→ Activity
Retype the part of the court opinion below starting at "EDNA JUNE FARRIS, PLAINTIFF" and ending at "and delivery thereof.".

→ Text segment
..............................
EDNA JUNE FARRIS, PLAINTIFF IN ERROR,
v.
T.C. McCOURRY, DEFENDANT IN ERROR.

Syllabus by the Court.

¶0 1. Where there is no question of fact raised by the evidence of the defendant that could be properly submitted to a jury, it is not error to direct a verdict for plaintiff.
2. Where a benefit is conferred on a third party, and a detriment is suffered by the payee of a note at the instance of the maker thereof, it will be sufficient consideration to support the note, even though the maker thereof received no personal benefit by reason of the execution and delivery thereof.

Appeal from District Court, Oklahoma County; W.R. Wallace, Jr., Judge.

T.C. McCourry filed suit to recover judgment against Edna June Farris on a promissory note. After judgment for plaintiff on motion for directed verdict, defendant appeals. Affirmed.

W.R. Lawrence, Oklahoma City, for plaintiff in error.

Miller, Wilson, Adams & Rogers, by Jack Ewing Wilson, Oklahoma City, for defendant in error.

PER CURIAM.

¶1 This action was instituted by T.C. McCourry, plaintiff, against Edna June Farris, defendant, seeking to recover a judgment for $4,614.64 with interest, attorney fees and costs, upon a promissory note executed by the defendant in favor of the plaintiff. The defendant filed answer and cross-petition denying execution of the note and alleging fraud, failure of consideration and asking for actual and exemplary damages of $20,000 for mental and physical suffering, humiliation and impairment of credit by reason of alleged acts of the plaintiff.

¶2 After introduction of all the evidence the trial court sustained the motion of plaintiff for a directed verdict for the amount prayed for in his petition and against defendant on her answer and cross-petition. From the directed verdict and judgment thereon the defendant has perfected this appeal. The parties will be referred to as they appeared in the lower court.

¶3 The facts as reflected by the record are that one H.T. Larimer, being in need of cash, approached the plaintiff with a proposition to buy two lots from the plaintiff for $5,000, payable $500 in cash and the balance of $4,500 secured by a second mortgage. A first mortgage on the property to another party was to furnish the needed cash to Larimer. The plaintiff was agreeable to this arrangement provided Larimer furnished a responsible person to also sign the note. Larimer produced and the plaintiff agreed to accept the defendant as a co-signer.

¶4 The attorney for the party taking the first mortgage discovered a tax lien had been filed against Larimer. Larimer explained the circumstances to defendant and defendant was induced by Larimer to take title to the property and sign the note and second mortgage to plaintiff. The deal was consummated in this fashion in the residence of plaintiff and before a notary public in a nearby business establishment. The plaintiff, defendant and Larimer were all present. The defendant also signed the note and first mortgage to a third party Defendant received none of the proceeds from the first mortgage. Larimer defaulted on the payments to plaintiff and this action was filed.
..............................
→ Collected data
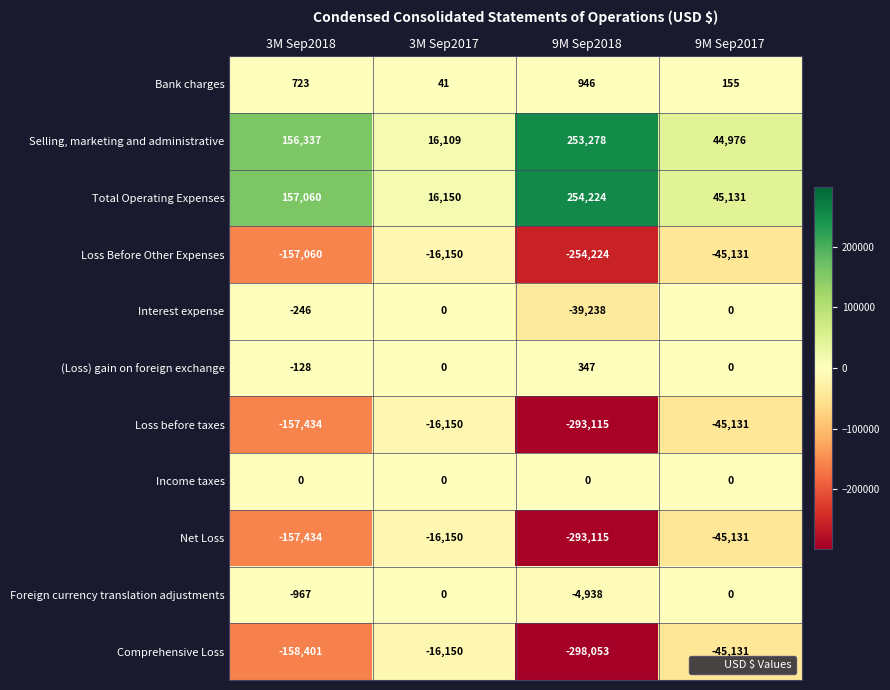

The Selling, marketing and administrative series shows 140883 at 9M Sep2018. True or false?

False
..............................
→ Answer for the task
EDNA JUNE FARRIS, PLAINTIFF IN ERROR,
v.
T.C. McCOURRY, DEFENDANT IN ERROR.

Syllabus by the Court.

¶0 1. Where there is no question of fact raised by the evidence of the defendant that could be properly submitted to a jury, it is not error to direct a verdict for plaintiff.
2. Where a benefit is conferred on a third party, and a detriment is suffered by the payee of a note at the instance of the maker thereof, it will be sufficient consideration to support the note, even though the maker thereof received no personal benefit by reason of the execution and delivery thereof.